P63 adds a read-only record helper through
`mempal phase3 adoption prepare-record` and
`mempal_phase3 action=prepare_record`. The helper validates and normalizes
candidate record inputs, then returns the equivalent CLI `record` command and
MCP `record` payload with `writes=false`. It does not generate event ids unless
the caller supplied one, and it does not append runtime adoption events.

P64 adds a read-only record quality policy through
`mempal phase3 adoption check-record` and
`mempal_phase3 action=check_record`. The policy evaluates candidate runtime
adoption event quality before writing and returns `writes=false`, `valid`,
`quality`, `errors`, and `warnings`. It treats empty `feature` as an error,
warns when outcome-bearing signals lack concrete note/query context, and warns
when track-specific references such as `card_id`, `evaluator_id`, or
`research_report_id` are missing. This remains advisory only: it does not append
events and does not block the lower-level `record` command.

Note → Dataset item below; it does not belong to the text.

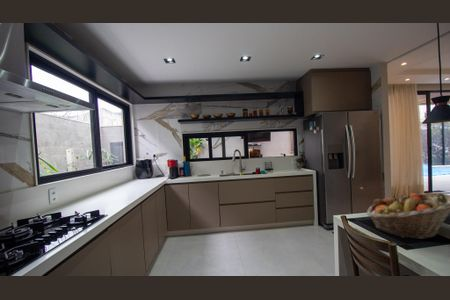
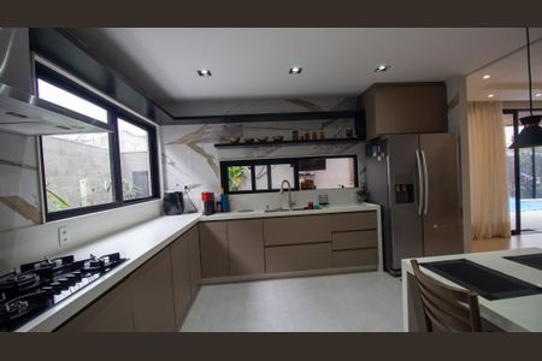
- fruit basket [366,192,450,240]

P65 adds a read-only runtime adoption review report through
`mempal phase3 adoption review` and `mempal_phase3 action=review`. The report
summarizes accumulated adoption evidence with applied filters, aggregate signal
counts, per-feature counts, an advisory conclusion, and reasons. It supports
track, feature, and signal filtering without schema changes; signal filtering is
applied after DB retrieval. This gives future default-on specs a compact
evidence artifact while preserving the Phase-3 boundary: review reports do not
write events, change gates, or authorize runtime default changes.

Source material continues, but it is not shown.